A lot of ink was spilled in the forums on whether the community voting system was efficient or too democratic. Sure, there is some fundamental truth that people with diverse backgrounds and from different walks of life can bring a more well-rounded perspective than a room full of experts from the same field. That’s why focus groups are an industry staple.
Nevertheless, when it comes to business models and monetization, expertise is vital. Having an army of amateurs to approve hundreds of solutions that were often unscalable and lacked clear product-market fit unsurprisingly turned out to be a bad idea. Even though Kaufman has stated that the final decision on green-lighting certain products was in the hands of his highly professional crew, the fact remains that countless ideas were realized without necessarily satisfying clear market needs.
Yes, there were some successful products like Arson, but they were rather exceptional. Most of the products were never sold and the firm had negative margins. After all, handling the entire production and marketing process is proven to be highly expensive. This brings us to the next big misstep.
Speaking of countless ideas, we previously mentioned the broad diversification of Quirky’s product line. Quirky would build more than 50 products a year. Until its final shut down the company produced a total of around 400 significantly different products.

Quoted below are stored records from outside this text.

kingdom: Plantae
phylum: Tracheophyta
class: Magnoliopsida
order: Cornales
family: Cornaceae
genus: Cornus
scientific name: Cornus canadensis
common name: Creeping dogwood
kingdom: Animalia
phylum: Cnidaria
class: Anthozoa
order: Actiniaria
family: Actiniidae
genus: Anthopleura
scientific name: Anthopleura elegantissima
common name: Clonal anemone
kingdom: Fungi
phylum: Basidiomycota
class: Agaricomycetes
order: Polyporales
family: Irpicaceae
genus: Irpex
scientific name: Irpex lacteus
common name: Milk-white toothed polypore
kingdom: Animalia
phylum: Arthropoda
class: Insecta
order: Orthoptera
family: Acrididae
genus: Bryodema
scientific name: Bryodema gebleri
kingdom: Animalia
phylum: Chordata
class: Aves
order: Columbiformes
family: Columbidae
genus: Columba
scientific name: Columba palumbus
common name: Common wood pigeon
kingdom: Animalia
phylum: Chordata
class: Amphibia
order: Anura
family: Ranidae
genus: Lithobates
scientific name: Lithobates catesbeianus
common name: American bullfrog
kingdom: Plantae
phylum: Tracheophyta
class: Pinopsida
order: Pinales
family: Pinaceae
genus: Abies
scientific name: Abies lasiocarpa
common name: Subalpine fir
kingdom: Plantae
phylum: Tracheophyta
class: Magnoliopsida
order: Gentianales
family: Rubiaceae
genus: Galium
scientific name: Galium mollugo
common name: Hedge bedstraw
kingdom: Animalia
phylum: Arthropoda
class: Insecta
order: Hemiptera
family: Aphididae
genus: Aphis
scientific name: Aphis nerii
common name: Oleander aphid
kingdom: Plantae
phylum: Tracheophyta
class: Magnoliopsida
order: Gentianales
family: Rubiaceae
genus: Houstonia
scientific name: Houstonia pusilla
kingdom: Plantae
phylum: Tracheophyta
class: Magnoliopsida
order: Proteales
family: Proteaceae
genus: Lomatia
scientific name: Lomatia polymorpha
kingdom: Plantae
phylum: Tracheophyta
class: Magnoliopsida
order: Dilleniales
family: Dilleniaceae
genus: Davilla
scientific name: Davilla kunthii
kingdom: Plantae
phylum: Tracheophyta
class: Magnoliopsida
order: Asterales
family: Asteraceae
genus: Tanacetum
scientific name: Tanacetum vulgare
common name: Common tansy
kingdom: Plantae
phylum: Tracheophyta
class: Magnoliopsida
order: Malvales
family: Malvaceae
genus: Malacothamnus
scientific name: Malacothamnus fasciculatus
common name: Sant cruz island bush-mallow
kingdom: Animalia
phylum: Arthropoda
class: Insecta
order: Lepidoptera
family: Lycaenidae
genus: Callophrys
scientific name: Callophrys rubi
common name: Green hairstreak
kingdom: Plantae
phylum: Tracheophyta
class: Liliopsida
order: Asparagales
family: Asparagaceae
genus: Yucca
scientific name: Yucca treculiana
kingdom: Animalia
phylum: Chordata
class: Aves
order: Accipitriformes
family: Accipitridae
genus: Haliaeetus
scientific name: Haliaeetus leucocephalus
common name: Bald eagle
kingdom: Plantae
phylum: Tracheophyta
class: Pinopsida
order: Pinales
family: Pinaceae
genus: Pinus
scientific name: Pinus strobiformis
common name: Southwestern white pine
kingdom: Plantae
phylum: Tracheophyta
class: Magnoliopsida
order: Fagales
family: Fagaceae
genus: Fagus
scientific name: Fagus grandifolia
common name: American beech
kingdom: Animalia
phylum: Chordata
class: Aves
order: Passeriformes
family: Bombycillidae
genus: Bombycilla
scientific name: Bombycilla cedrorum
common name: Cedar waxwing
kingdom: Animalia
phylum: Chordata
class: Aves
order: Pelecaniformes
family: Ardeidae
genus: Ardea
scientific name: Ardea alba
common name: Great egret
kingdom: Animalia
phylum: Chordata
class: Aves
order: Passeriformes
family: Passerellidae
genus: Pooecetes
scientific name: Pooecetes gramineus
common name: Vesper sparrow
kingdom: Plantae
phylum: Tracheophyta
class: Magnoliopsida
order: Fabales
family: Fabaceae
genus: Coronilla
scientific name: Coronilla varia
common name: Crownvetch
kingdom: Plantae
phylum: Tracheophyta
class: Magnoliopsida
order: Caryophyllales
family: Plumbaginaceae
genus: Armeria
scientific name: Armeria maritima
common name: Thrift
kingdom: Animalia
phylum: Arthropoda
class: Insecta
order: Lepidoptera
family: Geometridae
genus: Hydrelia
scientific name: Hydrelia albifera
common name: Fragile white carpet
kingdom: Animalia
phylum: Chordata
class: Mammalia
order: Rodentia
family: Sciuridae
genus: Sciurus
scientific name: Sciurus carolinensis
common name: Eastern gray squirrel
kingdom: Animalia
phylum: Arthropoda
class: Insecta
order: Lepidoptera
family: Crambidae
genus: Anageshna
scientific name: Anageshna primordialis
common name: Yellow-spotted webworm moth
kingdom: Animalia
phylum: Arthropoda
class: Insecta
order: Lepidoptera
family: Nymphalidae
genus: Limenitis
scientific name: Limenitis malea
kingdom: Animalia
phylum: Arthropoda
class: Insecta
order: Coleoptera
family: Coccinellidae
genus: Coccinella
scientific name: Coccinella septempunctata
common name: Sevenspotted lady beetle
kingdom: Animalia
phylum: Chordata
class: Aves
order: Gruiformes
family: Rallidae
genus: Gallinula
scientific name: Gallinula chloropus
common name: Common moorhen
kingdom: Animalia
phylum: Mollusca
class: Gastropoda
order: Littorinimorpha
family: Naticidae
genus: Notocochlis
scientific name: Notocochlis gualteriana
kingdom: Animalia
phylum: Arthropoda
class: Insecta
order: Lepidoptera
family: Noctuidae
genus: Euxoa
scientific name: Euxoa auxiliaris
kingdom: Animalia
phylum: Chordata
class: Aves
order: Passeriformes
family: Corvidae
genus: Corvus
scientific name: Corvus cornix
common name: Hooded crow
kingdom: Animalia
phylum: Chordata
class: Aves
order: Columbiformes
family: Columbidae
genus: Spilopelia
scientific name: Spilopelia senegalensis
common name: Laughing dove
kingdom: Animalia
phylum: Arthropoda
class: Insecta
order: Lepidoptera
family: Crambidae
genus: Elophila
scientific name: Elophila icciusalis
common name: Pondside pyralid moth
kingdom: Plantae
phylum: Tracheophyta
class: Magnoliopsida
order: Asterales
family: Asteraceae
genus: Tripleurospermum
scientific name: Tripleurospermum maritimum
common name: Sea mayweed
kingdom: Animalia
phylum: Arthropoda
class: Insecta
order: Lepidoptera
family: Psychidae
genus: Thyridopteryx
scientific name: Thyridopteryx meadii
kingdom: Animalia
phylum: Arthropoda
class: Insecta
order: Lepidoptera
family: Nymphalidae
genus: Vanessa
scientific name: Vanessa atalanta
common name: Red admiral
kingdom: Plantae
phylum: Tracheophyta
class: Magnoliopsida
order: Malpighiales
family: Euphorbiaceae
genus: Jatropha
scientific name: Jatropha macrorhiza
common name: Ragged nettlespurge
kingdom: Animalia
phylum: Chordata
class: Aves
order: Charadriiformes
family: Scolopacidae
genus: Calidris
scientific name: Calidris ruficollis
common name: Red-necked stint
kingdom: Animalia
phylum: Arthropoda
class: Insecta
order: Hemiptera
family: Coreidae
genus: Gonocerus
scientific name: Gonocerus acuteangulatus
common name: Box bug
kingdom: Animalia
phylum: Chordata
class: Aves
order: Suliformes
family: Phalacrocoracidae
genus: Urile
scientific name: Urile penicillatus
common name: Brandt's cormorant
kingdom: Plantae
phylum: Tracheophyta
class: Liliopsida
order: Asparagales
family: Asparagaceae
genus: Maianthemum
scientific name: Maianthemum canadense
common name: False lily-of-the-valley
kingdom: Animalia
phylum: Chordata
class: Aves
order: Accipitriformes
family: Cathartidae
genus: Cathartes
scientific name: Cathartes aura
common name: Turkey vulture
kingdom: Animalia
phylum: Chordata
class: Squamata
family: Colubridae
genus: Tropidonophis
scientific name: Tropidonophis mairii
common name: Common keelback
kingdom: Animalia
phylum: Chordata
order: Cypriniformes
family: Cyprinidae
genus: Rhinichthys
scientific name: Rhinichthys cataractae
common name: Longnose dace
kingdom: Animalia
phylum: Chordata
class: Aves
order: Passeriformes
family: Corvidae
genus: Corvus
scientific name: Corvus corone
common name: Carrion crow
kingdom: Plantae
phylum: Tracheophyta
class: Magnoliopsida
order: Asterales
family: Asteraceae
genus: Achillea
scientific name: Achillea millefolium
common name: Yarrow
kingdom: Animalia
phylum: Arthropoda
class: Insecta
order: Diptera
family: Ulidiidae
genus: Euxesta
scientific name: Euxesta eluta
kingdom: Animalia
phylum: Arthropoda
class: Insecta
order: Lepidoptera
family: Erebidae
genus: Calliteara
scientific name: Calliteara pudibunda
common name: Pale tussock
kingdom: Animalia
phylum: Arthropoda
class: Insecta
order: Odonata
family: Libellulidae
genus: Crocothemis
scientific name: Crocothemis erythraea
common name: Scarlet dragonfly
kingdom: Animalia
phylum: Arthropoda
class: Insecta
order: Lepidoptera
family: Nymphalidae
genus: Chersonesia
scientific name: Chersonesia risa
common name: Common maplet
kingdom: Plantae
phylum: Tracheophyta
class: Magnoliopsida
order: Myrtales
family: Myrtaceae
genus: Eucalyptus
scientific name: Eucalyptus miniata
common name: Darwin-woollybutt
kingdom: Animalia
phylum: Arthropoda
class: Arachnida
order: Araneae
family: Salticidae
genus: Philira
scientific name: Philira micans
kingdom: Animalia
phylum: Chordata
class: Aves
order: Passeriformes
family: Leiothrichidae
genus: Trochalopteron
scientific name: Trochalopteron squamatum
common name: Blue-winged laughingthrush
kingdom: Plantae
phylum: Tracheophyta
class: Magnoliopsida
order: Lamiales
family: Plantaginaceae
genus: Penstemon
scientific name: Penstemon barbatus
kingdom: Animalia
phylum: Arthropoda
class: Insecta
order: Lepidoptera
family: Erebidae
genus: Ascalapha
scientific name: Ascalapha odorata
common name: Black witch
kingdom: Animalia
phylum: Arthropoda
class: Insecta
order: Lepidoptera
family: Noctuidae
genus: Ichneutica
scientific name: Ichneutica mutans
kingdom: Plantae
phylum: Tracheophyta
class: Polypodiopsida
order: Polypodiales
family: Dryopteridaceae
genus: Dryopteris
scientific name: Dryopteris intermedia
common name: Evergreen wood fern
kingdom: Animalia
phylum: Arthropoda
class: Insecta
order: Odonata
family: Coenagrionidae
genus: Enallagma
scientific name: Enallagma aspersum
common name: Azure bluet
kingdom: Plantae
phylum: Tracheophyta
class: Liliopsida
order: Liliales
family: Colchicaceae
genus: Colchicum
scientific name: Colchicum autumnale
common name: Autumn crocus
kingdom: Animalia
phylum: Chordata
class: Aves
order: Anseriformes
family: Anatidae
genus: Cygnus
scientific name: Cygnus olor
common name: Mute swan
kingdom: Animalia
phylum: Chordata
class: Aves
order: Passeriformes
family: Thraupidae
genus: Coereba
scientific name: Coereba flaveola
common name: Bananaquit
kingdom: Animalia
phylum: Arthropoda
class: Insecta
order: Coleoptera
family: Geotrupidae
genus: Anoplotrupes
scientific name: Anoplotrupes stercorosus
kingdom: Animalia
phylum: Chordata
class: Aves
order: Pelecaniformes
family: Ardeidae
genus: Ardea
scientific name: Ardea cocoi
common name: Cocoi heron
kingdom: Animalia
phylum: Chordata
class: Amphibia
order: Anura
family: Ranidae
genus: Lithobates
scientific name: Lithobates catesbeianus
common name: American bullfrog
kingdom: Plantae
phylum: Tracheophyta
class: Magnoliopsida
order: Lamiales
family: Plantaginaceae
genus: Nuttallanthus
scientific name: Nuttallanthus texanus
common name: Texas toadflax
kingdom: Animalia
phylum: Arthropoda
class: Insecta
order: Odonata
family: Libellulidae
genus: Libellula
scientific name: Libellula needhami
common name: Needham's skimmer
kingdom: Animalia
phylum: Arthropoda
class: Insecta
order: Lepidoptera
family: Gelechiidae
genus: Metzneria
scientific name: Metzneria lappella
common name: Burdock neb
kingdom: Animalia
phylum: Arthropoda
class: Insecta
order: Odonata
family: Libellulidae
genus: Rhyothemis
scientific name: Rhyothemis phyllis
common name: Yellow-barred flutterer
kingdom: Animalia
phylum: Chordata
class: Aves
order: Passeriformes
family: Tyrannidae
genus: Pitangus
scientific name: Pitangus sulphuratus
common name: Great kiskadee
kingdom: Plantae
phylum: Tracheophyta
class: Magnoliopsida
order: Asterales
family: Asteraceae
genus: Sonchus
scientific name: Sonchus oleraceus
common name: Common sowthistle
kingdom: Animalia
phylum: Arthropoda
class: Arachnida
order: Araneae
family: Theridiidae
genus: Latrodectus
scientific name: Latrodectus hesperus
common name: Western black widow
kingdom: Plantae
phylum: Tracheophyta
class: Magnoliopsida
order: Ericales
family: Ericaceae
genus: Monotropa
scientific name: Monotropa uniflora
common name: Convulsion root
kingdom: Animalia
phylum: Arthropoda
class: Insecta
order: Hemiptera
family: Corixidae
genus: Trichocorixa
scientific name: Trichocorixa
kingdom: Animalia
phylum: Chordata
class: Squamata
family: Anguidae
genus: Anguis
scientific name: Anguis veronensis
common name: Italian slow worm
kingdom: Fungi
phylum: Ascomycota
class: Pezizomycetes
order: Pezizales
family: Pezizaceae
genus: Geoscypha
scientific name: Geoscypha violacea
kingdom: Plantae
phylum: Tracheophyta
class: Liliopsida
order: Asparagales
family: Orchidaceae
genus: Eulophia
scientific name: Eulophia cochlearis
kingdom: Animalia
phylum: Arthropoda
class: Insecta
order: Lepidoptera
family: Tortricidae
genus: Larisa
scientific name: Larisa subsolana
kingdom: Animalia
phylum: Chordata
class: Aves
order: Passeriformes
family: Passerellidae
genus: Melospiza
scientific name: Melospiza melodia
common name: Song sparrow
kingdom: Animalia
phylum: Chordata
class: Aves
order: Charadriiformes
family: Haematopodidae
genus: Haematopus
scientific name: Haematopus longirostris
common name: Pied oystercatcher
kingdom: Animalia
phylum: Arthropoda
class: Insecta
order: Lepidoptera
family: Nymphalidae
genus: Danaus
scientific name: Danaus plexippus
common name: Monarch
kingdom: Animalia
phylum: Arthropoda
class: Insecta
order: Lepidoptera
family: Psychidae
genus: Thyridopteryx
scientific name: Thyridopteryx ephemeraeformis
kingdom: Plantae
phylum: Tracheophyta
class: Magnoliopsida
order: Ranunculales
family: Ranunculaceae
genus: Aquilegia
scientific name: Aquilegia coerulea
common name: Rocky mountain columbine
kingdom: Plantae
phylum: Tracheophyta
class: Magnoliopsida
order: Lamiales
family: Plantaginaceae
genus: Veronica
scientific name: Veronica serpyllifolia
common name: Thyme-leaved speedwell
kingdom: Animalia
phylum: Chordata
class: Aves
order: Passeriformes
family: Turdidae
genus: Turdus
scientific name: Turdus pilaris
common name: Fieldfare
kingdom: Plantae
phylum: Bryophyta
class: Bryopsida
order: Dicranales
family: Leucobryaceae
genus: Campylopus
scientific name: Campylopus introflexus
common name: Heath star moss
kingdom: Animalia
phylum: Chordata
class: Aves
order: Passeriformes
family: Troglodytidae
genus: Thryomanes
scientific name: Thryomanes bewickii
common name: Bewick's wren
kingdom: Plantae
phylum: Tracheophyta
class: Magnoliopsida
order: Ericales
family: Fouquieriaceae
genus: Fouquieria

Everything in Quirky was designed for speed, and its priority was quantity over quality. After they launched a hardware product, they would hardly make any iterations even when there was a huge potential and room for improvement. The firm would simply move on to the next big thing.
Iteration is vital for all product companies, but in the start-up context, its absence equals a death sentence. This may sound exaggerated, but achieving PMF without adjusting your offering based on market feedback is almost impossible. That’s why the best startups usually make very few products and work hard to make them truly valuable for the customers.
After all, finding the right PMF is as tough as it’s important, and having focus is one of the main requirements to achieve it.
The lack of focus had another crucial effect. Quirky’s website looked like a catalog for all kinds of random products, so whenever someone landed on their page they could not help but wonder what exactly Quirky stands for. The company had a confusing brand identity, which is a big problem for building brand loyalty and finding repeat customers.
In Quirky’s case, the branding strategy was built around the inventors rather than the products. Even though the idea was disruptive and sounded great, it turned out that customers were more interested in purchasing valuable products rather than the touching story of the people behind them.